EXERCISE PROMPT
Two lines below mark the span: the one containing "sơ về vật thể bay chưa xác định" and the one containing "iablen Bestandteile am". Set down both, plus every line between, exactly as they stand, and nothing else.

^^^^

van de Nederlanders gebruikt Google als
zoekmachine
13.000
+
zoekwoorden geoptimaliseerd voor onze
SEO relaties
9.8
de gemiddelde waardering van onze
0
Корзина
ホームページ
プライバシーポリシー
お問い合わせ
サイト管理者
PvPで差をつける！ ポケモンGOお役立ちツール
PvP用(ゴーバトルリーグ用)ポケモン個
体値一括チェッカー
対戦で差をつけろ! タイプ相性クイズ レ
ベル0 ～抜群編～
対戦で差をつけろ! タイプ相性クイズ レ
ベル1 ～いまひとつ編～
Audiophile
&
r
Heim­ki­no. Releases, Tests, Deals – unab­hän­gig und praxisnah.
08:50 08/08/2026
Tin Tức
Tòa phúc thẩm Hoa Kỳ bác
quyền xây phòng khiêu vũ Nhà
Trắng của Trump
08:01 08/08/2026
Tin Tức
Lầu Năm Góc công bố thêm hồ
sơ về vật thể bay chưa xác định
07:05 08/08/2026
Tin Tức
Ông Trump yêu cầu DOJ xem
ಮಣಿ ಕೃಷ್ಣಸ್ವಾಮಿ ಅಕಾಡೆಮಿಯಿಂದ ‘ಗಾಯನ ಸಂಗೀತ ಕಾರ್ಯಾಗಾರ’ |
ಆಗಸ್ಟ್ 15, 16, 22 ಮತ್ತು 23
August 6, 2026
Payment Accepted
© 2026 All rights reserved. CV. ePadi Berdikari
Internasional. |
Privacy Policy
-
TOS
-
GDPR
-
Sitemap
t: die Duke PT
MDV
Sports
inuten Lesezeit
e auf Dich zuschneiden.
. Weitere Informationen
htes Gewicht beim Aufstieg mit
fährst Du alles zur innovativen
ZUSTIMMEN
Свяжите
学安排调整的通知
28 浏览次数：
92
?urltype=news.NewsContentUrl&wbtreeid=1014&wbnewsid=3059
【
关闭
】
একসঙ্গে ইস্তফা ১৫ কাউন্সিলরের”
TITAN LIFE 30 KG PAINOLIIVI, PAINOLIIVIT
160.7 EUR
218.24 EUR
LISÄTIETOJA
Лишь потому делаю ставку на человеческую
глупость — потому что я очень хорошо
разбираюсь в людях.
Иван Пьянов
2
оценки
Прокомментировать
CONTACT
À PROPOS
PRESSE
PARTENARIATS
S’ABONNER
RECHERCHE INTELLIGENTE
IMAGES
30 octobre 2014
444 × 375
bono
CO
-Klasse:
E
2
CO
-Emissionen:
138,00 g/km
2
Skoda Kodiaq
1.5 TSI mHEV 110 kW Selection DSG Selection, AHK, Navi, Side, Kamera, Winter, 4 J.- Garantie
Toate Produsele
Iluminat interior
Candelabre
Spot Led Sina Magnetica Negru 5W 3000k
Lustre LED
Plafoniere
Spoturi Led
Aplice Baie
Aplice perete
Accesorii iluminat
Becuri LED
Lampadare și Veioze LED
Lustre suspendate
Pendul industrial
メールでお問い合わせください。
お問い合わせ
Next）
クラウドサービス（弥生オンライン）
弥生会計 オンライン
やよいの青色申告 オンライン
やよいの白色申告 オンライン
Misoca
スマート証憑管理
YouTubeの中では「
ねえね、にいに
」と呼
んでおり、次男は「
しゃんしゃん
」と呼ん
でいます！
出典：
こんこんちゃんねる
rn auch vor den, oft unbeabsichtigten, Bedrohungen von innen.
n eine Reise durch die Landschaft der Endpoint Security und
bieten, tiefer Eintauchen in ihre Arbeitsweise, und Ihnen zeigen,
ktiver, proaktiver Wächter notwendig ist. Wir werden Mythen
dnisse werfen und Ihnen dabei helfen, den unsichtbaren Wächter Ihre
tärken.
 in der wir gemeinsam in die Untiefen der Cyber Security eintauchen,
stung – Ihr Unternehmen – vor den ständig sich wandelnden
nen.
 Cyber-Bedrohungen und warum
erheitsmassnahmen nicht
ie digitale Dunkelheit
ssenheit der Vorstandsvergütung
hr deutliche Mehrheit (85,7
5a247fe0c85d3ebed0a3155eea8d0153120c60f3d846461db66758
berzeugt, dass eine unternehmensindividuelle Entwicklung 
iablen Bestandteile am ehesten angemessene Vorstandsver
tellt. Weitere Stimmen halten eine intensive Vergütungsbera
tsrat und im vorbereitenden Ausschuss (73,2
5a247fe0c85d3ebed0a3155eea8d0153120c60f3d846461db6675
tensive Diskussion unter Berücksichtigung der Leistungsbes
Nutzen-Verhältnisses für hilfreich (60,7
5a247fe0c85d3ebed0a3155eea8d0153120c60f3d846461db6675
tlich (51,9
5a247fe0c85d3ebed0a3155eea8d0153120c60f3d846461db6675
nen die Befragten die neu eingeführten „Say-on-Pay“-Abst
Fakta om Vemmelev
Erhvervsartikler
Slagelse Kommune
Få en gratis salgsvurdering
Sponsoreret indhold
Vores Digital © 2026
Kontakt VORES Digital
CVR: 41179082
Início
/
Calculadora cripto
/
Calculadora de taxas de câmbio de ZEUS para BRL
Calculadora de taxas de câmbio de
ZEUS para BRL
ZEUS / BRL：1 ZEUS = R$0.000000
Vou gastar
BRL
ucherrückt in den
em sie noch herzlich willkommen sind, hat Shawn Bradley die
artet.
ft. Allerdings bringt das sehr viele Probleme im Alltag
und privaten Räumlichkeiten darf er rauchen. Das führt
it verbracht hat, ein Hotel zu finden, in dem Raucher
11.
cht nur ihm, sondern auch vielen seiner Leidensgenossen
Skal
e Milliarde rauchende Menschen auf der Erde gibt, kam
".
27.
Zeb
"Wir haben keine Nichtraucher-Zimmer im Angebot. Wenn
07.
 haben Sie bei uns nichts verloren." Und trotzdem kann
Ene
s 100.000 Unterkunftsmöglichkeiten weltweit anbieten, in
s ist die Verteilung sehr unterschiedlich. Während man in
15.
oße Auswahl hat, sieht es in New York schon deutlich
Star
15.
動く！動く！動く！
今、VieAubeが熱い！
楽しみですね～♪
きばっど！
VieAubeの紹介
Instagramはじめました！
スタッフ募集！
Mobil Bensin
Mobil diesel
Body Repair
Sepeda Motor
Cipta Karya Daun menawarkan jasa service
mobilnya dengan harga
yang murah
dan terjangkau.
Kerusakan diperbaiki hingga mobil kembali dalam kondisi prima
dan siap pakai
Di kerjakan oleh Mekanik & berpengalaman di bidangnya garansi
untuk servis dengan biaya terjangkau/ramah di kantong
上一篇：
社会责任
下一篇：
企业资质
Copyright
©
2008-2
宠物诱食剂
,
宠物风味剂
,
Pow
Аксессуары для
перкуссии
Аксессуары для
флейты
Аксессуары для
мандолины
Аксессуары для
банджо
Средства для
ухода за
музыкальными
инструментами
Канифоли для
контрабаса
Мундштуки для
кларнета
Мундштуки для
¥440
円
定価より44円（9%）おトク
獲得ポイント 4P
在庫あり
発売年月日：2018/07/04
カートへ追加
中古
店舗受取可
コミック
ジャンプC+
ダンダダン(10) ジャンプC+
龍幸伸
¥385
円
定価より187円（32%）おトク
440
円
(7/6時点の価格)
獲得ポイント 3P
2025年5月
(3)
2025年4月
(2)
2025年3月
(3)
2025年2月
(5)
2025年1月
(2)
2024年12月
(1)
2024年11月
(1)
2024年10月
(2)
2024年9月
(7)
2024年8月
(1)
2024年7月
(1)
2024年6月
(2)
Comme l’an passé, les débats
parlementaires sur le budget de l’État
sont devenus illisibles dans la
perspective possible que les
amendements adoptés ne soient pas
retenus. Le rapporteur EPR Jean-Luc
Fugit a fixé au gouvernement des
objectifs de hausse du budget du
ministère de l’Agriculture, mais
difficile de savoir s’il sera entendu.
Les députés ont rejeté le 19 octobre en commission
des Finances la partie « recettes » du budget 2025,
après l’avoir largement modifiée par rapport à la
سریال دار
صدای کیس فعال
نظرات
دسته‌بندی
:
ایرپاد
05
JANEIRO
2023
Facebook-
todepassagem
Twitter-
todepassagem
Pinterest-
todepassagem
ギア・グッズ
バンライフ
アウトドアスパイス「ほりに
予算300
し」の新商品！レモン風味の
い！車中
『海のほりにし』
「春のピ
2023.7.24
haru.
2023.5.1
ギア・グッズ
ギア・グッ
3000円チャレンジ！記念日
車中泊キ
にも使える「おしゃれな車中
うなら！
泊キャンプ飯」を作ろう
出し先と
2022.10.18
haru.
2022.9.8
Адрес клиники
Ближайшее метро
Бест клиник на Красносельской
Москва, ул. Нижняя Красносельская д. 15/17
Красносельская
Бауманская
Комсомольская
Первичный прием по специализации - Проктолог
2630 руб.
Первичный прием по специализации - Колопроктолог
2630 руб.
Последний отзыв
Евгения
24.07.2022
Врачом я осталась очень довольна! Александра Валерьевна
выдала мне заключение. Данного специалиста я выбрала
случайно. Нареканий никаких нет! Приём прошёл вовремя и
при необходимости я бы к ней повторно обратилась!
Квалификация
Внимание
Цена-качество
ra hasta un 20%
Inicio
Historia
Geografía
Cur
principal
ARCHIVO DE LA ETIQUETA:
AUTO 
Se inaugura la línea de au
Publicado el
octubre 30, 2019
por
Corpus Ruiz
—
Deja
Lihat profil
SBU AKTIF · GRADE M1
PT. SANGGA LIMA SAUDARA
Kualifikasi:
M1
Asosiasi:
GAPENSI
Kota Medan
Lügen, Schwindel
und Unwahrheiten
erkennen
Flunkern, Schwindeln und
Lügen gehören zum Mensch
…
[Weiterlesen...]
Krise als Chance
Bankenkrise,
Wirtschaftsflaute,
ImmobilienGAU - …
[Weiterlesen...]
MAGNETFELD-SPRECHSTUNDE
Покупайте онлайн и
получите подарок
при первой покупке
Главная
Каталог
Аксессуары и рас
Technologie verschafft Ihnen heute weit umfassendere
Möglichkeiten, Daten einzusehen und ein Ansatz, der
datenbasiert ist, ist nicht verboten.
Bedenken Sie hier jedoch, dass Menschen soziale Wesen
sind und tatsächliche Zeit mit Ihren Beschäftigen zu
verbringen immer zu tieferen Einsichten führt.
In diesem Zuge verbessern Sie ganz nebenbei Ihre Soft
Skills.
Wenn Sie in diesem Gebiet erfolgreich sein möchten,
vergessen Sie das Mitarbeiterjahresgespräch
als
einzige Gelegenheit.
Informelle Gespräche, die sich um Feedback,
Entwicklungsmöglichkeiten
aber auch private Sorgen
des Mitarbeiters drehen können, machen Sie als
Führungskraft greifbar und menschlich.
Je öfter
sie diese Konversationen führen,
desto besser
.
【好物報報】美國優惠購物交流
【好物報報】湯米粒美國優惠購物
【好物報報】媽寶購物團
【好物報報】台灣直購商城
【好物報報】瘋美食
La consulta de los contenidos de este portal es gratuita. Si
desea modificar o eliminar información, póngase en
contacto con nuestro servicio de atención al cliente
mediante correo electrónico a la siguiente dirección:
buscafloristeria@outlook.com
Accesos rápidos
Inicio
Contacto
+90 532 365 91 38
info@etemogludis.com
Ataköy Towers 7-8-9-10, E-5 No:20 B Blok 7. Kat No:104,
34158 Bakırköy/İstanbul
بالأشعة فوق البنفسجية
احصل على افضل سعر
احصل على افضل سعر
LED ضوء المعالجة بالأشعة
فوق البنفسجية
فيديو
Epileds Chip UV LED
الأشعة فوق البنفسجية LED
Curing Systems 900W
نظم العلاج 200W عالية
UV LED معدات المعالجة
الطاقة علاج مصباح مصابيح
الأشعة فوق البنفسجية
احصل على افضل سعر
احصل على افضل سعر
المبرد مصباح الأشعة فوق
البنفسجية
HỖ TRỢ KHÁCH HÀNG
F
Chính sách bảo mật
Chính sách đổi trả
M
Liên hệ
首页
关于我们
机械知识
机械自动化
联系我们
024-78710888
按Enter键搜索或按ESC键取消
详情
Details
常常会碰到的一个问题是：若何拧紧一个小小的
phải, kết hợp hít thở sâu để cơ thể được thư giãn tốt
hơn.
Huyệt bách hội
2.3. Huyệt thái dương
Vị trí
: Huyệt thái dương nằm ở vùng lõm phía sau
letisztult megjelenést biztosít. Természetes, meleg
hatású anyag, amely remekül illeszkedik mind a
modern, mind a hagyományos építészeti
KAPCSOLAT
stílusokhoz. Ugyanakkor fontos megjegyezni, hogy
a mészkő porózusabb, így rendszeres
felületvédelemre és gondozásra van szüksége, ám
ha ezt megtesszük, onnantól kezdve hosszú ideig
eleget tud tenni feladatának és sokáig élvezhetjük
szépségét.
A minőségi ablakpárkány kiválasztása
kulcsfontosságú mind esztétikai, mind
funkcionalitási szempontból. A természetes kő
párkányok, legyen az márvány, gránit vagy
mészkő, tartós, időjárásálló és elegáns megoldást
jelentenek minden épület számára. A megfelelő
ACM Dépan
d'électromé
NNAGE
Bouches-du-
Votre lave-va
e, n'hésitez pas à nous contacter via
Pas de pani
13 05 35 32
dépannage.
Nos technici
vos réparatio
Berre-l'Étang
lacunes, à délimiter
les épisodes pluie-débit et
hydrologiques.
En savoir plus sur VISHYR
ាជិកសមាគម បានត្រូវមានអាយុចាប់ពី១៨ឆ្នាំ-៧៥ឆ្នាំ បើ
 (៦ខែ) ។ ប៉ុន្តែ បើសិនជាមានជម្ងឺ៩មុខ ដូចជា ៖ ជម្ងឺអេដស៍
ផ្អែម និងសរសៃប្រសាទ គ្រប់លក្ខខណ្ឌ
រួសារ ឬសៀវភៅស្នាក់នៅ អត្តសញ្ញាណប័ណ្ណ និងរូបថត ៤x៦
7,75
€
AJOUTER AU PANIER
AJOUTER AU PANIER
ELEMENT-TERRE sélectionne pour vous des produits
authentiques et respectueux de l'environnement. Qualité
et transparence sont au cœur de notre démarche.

^^^^

ANSWER TO THIS PROBLEM
sơ về vật thể bay chưa xác định
07:05 08/08/2026
Tin Tức
Ông Trump yêu cầu DOJ xem
ಮಣಿ ಕೃಷ್ಣಸ್ವಾಮಿ ಅಕಾಡೆಮಿಯಿಂದ ‘ಗಾಯನ ಸಂಗೀತ ಕಾರ್ಯಾಗಾರ’ |
ಆಗಸ್ಟ್ 15, 16, 22 ಮತ್ತು 23
August 6, 2026
Payment Accepted
© 2026 All rights reserved. CV. ePadi Berdikari
Internasional. |
Privacy Policy
-
TOS
-
GDPR
-
Sitemap
t: die Duke PT
MDV
Sports
inuten Lesezeit
e auf Dich zuschneiden.
. Weitere Informationen
htes Gewicht beim Aufstieg mit
fährst Du alles zur innovativen
ZUSTIMMEN
Свяжите
学安排调整的通知
28 浏览次数：
92
?urltype=news.NewsContentUrl&wbtreeid=1014&wbnewsid=3059
【
关闭
】
একসঙ্গে ইস্তফা ১৫ কাউন্সিলরের”
TITAN LIFE 30 KG PAINOLIIVI, PAINOLIIVIT
160.7 EUR
218.24 EUR
LISÄTIETOJA
Лишь потому делаю ставку на человеческую
глупость — потому что я очень хорошо
разбираюсь в людях.
Иван Пьянов
2
оценки
Прокомментировать
CONTACT
À PROPOS
PRESSE
PARTENARIATS
S’ABONNER
RECHERCHE INTELLIGENTE
IMAGES
30 octobre 2014
444 × 375
bono
CO
-Klasse:
E
2
CO
-Emissionen:
138,00 g/km
2
Skoda Kodiaq
1.5 TSI mHEV 110 kW Selection DSG Selection, AHK, Navi, Side, Kamera, Winter, 4 J.- Garantie
Toate Produsele
Iluminat interior
Candelabre
Spot Led Sina Magnetica Negru 5W 3000k
Lustre LED
Plafoniere
Spoturi Led
Aplice Baie
Aplice perete
Accesorii iluminat
Becuri LED
Lampadare și Veioze LED
Lustre suspendate
Pendul industrial
メールでお問い合わせください。
お問い合わせ
Next）
クラウドサービス（弥生オンライン）
弥生会計 オンライン
やよいの青色申告 オンライン
やよいの白色申告 オンライン
Misoca
スマート証憑管理
YouTubeの中では「
ねえね、にいに
」と呼
んでおり、次男は「
しゃんしゃん
」と呼ん
でいます！
出典：
こんこんちゃんねる
rn auch vor den, oft unbeabsichtigten, Bedrohungen von innen.
n eine Reise durch die Landschaft der Endpoint Security und
bieten, tiefer Eintauchen in ihre Arbeitsweise, und Ihnen zeigen,
ktiver, proaktiver Wächter notwendig ist. Wir werden Mythen
dnisse werfen und Ihnen dabei helfen, den unsichtbaren Wächter Ihre
tärken.
 in der wir gemeinsam in die Untiefen der Cyber Security eintauchen,
stung – Ihr Unternehmen – vor den ständig sich wandelnden
nen.
 Cyber-Bedrohungen und warum
erheitsmassnahmen nicht
ie digitale Dunkelheit
ssenheit der Vorstandsvergütung
hr deutliche Mehrheit (85,7
5a247fe0c85d3ebed0a3155eea8d0153120c60f3d846461db66758
berzeugt, dass eine unternehmensindividuelle Entwicklung 
iablen Bestandteile am ehesten angemessene Vorstandsver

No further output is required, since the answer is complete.